BRIEF -> Here is the task for the records below: repeat exactly the lines from the one with "open the way" to the one with "data into Elasticsearch", both included, and nothing else.

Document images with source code
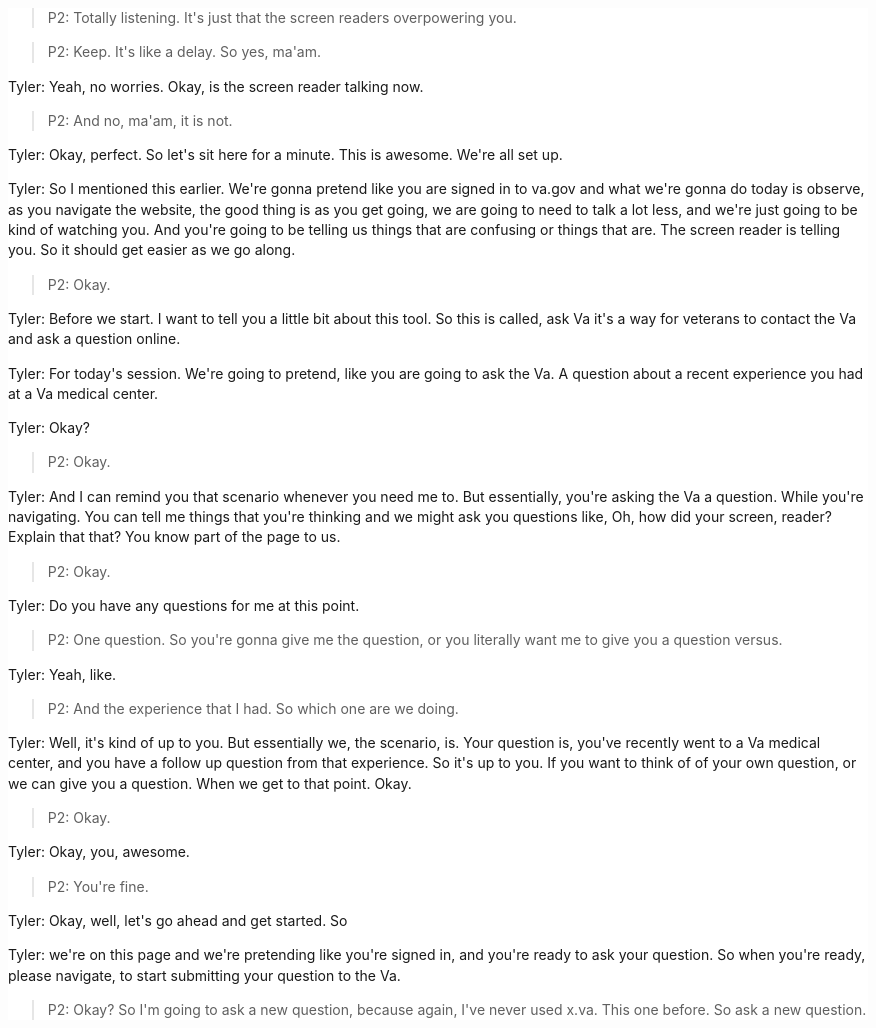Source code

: > P2: Totally listening. It's just that the screen readers overpowering you.

> P2: Keep. It's like a delay. So yes, ma'am.

Tyler: Yeah, no worries. Okay, is the screen reader talking now.

> P2: And no, ma'am, it is not.

Tyler: Okay, perfect. So let's sit here for a minute. This is awesome. We're all set up.

Tyler: So I mentioned this earlier. We're gonna pretend like you are signed in to va.gov and what we're gonna do today is observe, as you navigate the website, the good thing is as you get going, we are going to need to talk a lot less, and we're just going to be kind of watching you. And you're going to be telling us things that are confusing or things that are. The screen reader is telling you. So it should get easier as we go along.

> P2: Okay.

Tyler: Before we start. I want to tell you a little bit about this tool. So this is called, ask Va it's a way for veterans to contact the Va and ask a question online.

Tyler: For today's session. We're going to pretend, like you are going to ask the Va. A question about a recent experience you had at a Va medical center.

Tyler: Okay?

> P2: Okay.

Tyler: And I can remind you that scenario whenever you need me to. But essentially, you're asking the Va a question. While you're navigating. You can tell me things that you're thinking and we might ask you questions like, Oh, how did your screen, reader? Explain that that? You know part of the page to us.

> P2: Okay.

Tyler: Do you have any questions for me at this point.

> P2: One question. So you're gonna give me the question, or you literally want me to give you a question versus.

Tyler: Yeah, like.

> P2: And the experience that I had. So which one are we doing.

Tyler: Well, it's kind of up to you. But essentially we, the scenario, is. Your question is, you've recently went to a Va medical center, and you have a follow up question from that experience. So it's up to you. If you want to think of of your own question, or we can give you a question. When we get to that point. Okay.

> P2: Okay.

Tyler: Okay, you, awesome.

> P2: You're fine.

Tyler: Okay, well, let's go ahead and get started. So

Tyler: we're on this page and we're pretending like you're signed in, and you're ready to ask your question. So when you're ready, please navigate, to start submitting your question to the Va.

> P2: Okay? So I'm going to ask a new question, because again, I've never used x.va. This one before. So ask a new question.
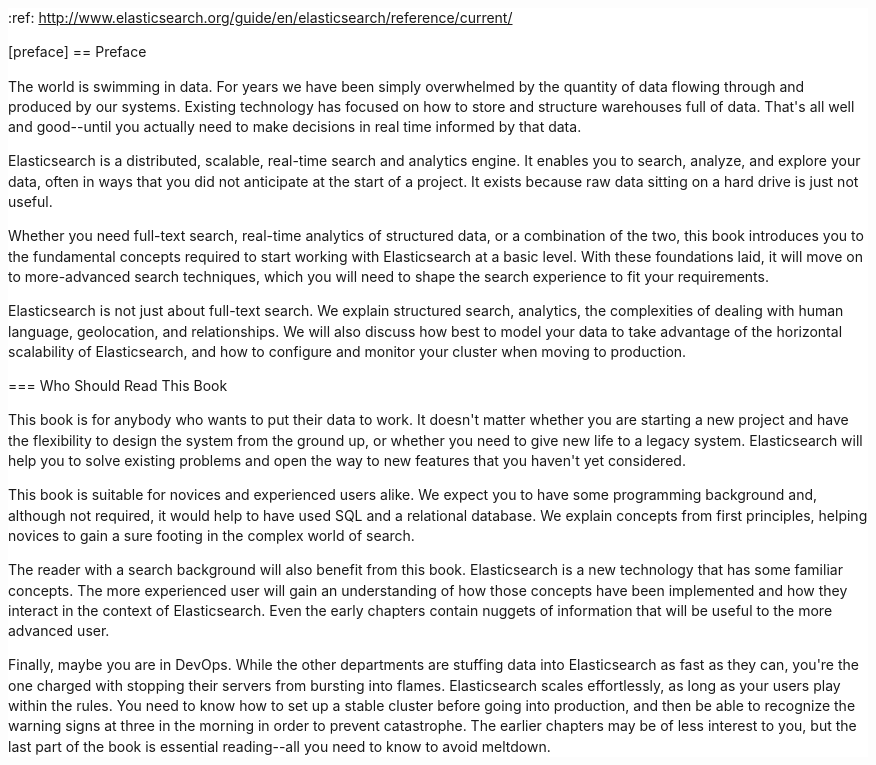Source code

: :ref: http://www.elasticsearch.org/guide/en/elasticsearch/reference/current/

[preface]
== Preface

The world is swimming in data.  For years we have been simply overwhelmed by
the quantity of data flowing through and produced by our systems.  Existing
technology has focused on how to store and structure warehouses full of data.
That's all well and good--until you actually need to make decisions in
real time informed by that data.

Elasticsearch is a distributed, scalable, real-time search and analytics engine.
It enables you to search, analyze, and explore your data, often in ways that
you did not anticipate at the start of a project.  It exists because raw data
sitting on a hard drive is just not useful.

Whether you need full-text search, real-time analytics of structured data, or
a combination of the two, this book introduces you to the fundamental
concepts required to start working with Elasticsearch at a basic level. With
these foundations laid, it will move on to more-advanced search techniques,
which you will need to shape the search experience to fit your requirements.

Elasticsearch is not just about full-text search. We explain structured
search, analytics, the complexities of dealing with human language,
geolocation, and relationships. We will also discuss how best to model your
data to take advantage of the horizontal scalability of Elasticsearch, and how
to configure and monitor your cluster when moving to production.

=== Who Should Read This Book

This book is for anybody who wants to put their data to work.  It doesn't
matter whether you are starting a new project and have the flexibility to
design the system from the ground up, or whether you need to give new life to
a legacy system.  Elasticsearch will help you to solve existing problems and
open the way to new features that you haven't yet considered.

This book is suitable for novices and experienced users alike. We expect you
to have some programming background and, although not required, it would help
to have used SQL and a relational database. We explain concepts from first
principles, helping novices to gain a sure footing in the complex world of
search.

The reader with a search background will also benefit from this book.
Elasticsearch is a new technology that has some familiar concepts.  The more
experienced user will gain an understanding of how those concepts have been
implemented and how they interact in the context of Elasticsearch. Even  the
early chapters contain nuggets of information that will be useful to the
more advanced user.

Finally, maybe you are in DevOps. While the other departments are stuffing
data into Elasticsearch as fast as they can, you're the one charged with
stopping their servers from bursting into flames. Elasticsearch scales
effortlessly, as long as your users play within the rules. You need to know
how to set up a stable cluster before going into production, and then be able to
recognize the warning signs at three in the morning in order to prevent
catastrophe. The earlier chapters may be of less interest to you, but the last
part of the book is essential reading--all you need to know to avoid
meltdown.
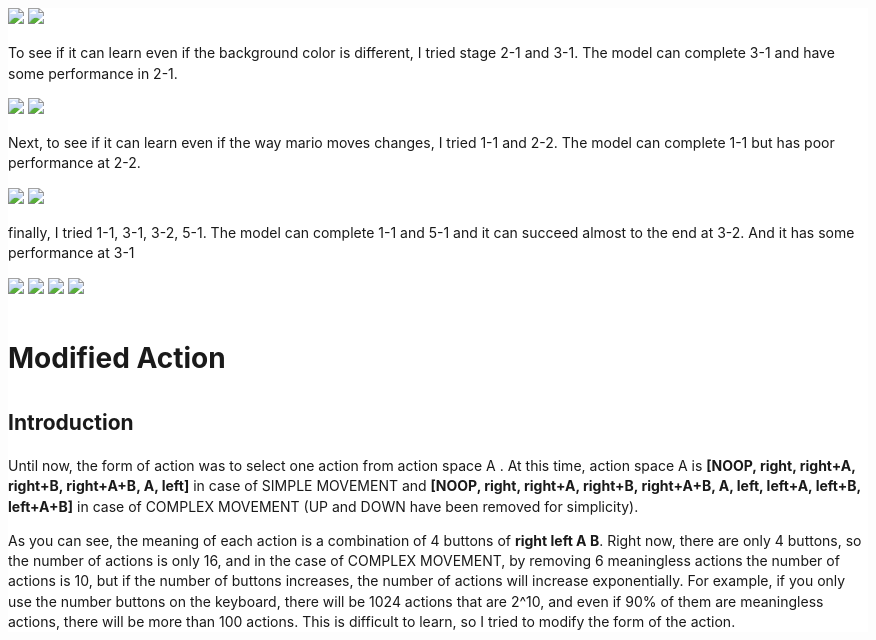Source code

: <p align="left">
    <img src="demo/video_General_2-3_7-3_to_2-3.gif" width="200">
    <img src="demo/video_General_2-3_7-3_to_7-3.gif" width="200"><br/>
</p>

To see if it can learn even if the background color is different, I tried stage 2-1 and 3-1. The model can complete 3-1 and have some performance in 2-1.

<p align="left">
    <img src="demo/video_General_2-1_3-1_to_2-1.gif" width="200">
    <img src="demo/video_General_2-1_3-1_to_3-1.gif" width="200"><br/>
</p>

Next, to see if it can learn even if the way mario moves changes, I tried 1-1 and 2-2. The model can complete 1-1  but has poor performance at 2-2.

<p align="left">
    <img src="demo/video_General_1-1_2-2_to_1-1.gif" width="200">
    <img src="demo/video_General_1-1_2-2_to_2-2.gif" width="200"><br/>
</p>

finally, I tried 1-1, 3-1, 3-2, 5-1. The model can complete 1-1 and 5-1 and it can succeed almost to the end at 3-2. And it has some performance at 3-1

<p align="left">
    <img src="demo/video_General_1-1_3-1_3-2_5-1_to_1-1.gif" width="200">
    <img src="demo/video_General_1-1_3-1_3-2_5-1_to_3-1.gif" width="200">
    <img src="demo/video_General_1-1_3-1_3-2_5-1_to_3-2.gif" width="200">
    <img src="demo/video_General_1-1_3-1_3-2_5-1_to_5-1.gif" width="200"><br/>
</p>



# Modified Action

## Introduction

Until now, the form of action was to select one action from action space A . At this time, action space A is **[NOOP, right, right+A, right+B, right+A+B, A, left]** in case of SIMPLE MOVEMENT and **[NOOP, right, right+A, right+B, right+A+B, A, left, left+A, left+B, left+A+B]** in case of COMPLEX MOVEMENT (UP and DOWN have been removed for simplicity).

As you can see, the meaning of each action is a combination of 4 buttons of **right left A B**. Right now, there are only 4 buttons, so the number of actions is only 16, and in the case of COMPLEX MOVEMENT, by removing 6 meaningless actions the number of actions is 10, but if the number of buttons increases, the number of actions will increase exponentially. For example, if you only use the number buttons on the keyboard, there will be 1024 actions that are 2^10, and even if 90% of them are meaningless actions, there will be more than 100 actions. This is difficult to learn, so I tried to modify the form of the action.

YOUR SOLUTION ->
open the way to new features that you haven't yet considered.

This book is suitable for novices and experienced users alike. We expect you
to have some programming background and, although not required, it would help
to have used SQL and a relational database. We explain concepts from first
principles, helping novices to gain a sure footing in the complex world of
search.

The reader with a search background will also benefit from this book.
Elasticsearch is a new technology that has some familiar concepts.  The more
experienced user will gain an understanding of how those concepts have been
implemented and how they interact in the context of Elasticsearch. Even  the
early chapters contain nuggets of information that will be useful to the
more advanced user.

Finally, maybe you are in DevOps. While the other departments are stuffing
data into Elasticsearch as fast as they can, you're the one charged with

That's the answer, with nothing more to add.